It is good as a raw fact log: whatever happened in the business can be recorded there first. But if we hand this table directly to analysts, many hidden rules leak into every query.

Problem What it means in practice
Event types are mixed Users must know which event_type to filter
Field meaning is unstable The same subject_id may represent an order, ticket, or payment depending on event type
Business fields are buried Close reasons, payment channels, refund reasons, and other fields may live inside properties
Time semantics are ambiguous event_time, received_at, and business time may not mean the same thing
One row is not a stable analytical object A row only means “something happened”; it is not necessarily an order, ticket, or user
Metric logic is not explicit Metrics require filtering, deduplication, and validity rules that cannot be inferred safely from raw fields

Suppose we want to analyze “closed support tickets.” Querying raw_events directly requires the user to know several hidden rules:

  • only events with event_type = 'ticket_closed' should be included;
  • the ticket ID is stored in subject_id;
  • the close reason is stored in properties.close_reason;
  • the resolution time is stored in properties.resolution_seconds;
  • the ticket close time should use event_time.

If these rules are repeated in every query, analytical results will not stay consistent.

This means the raw event table is better treated as a physical input, not as a stable analytical interface.

We need a more stable modeling layer on top of the raw event table.

The goal of this modeling layer is to turn “I know how to query the raw table” into “I have a reusable business object.”

2. Read View

The first modeling concept in this DSL is Read View.

A Read View is a way to read a stable business object out of the raw event ledger.

It is a logical modeling concept. It is not necessarily a new physical table; whether it is materialized later is an execution and optimization decision. It is also not the final analytical entry point for users. It describes which stable business object we want to read from the raw event table.

More formally, a Read View is a named logical relation. It declares how to filter, extract, rename, and normalize fields from the raw event table to form a stable business object view.

For example, we can read “closed tickets” from raw_events.

The diagram below shows this transformation: from generic raw_events, we only read ticket_closed events and shape them into closed_ticket.

[Set exercise 1] Reproduce word for word the part of the passage on raw event tables starting with "2. Read View" and going on through "business object view.".
[Set exercise 2] Identify every line of the records that contains the string "chairs", and copy each such line in full. Case counts.

[Visual question data]
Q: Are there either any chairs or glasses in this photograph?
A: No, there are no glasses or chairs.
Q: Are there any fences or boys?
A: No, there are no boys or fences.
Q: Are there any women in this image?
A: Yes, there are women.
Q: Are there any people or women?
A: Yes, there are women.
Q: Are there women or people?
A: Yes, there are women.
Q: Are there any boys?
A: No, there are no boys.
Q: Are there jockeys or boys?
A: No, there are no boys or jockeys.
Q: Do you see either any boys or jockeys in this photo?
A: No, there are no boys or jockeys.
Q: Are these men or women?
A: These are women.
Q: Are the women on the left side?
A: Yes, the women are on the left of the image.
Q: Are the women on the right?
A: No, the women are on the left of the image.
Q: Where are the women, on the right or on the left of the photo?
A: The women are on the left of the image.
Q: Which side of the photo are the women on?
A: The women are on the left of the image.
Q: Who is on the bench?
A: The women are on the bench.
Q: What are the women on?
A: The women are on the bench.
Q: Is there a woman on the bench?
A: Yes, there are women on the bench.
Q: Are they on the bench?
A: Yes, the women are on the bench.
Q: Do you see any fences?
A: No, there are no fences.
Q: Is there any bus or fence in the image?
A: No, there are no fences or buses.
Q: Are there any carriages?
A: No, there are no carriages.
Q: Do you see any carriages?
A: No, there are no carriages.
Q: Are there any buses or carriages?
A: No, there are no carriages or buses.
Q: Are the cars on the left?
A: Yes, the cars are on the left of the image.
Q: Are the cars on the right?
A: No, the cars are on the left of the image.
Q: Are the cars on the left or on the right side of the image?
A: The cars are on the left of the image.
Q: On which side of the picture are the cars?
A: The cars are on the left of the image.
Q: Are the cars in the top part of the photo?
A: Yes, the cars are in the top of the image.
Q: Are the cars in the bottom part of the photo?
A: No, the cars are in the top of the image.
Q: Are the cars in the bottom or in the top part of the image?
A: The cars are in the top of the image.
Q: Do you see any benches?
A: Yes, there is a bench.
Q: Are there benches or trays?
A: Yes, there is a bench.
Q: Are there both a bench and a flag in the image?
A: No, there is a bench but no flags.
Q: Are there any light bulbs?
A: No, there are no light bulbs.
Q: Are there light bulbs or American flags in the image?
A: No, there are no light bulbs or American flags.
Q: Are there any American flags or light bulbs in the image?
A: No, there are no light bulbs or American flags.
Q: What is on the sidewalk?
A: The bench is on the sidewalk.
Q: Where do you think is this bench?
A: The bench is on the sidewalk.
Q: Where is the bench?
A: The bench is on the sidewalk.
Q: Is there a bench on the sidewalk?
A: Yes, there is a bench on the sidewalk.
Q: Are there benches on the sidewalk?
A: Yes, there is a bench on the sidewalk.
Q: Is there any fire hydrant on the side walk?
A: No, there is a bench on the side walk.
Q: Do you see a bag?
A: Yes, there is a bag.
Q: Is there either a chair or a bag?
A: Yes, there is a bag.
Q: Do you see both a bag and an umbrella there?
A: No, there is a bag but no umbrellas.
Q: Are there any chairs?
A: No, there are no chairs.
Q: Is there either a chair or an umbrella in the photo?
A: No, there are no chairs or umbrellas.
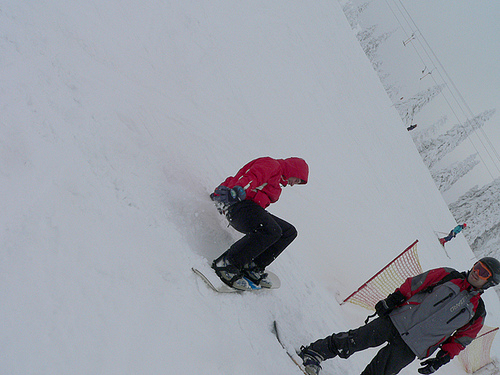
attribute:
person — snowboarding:
[209, 155, 312, 292]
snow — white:
[2, 2, 498, 375]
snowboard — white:
[189, 260, 284, 298]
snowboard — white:
[270, 318, 308, 373]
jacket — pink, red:
[224, 155, 311, 209]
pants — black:
[224, 197, 300, 274]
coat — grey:
[387, 266, 487, 361]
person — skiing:
[440, 223, 470, 250]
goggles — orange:
[472, 260, 491, 283]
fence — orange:
[336, 238, 500, 374]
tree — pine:
[414, 100, 498, 171]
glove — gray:
[209, 184, 248, 208]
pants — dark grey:
[308, 309, 415, 375]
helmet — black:
[476, 256, 499, 288]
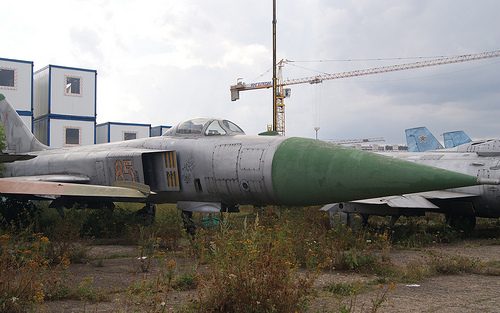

[Exercise response 1]
2. Read View

The first modeling concept in this DSL is Read View.

A Read View is a way to read a stable business object out of the raw event ledger.

It is a logical modeling concept. It is not necessarily a new physical table; whether it is materialized later is an execution and optimization decision. It is also not the final analytical entry point for users. It describes which stable business object we want to read from the raw event table.

More formally, a Read View is a named logical relation. It declares how to filter, extract, rename, and normalize fields from the raw event table to form a stable business object view.

[Exercise response 2]
Q: Are there either any chairs or glasses in this photograph?
A: No, there are no glasses or chairs.
Q: Are there any chairs?
A: No, there are no chairs.
A: No, there are no chairs or umbrellas.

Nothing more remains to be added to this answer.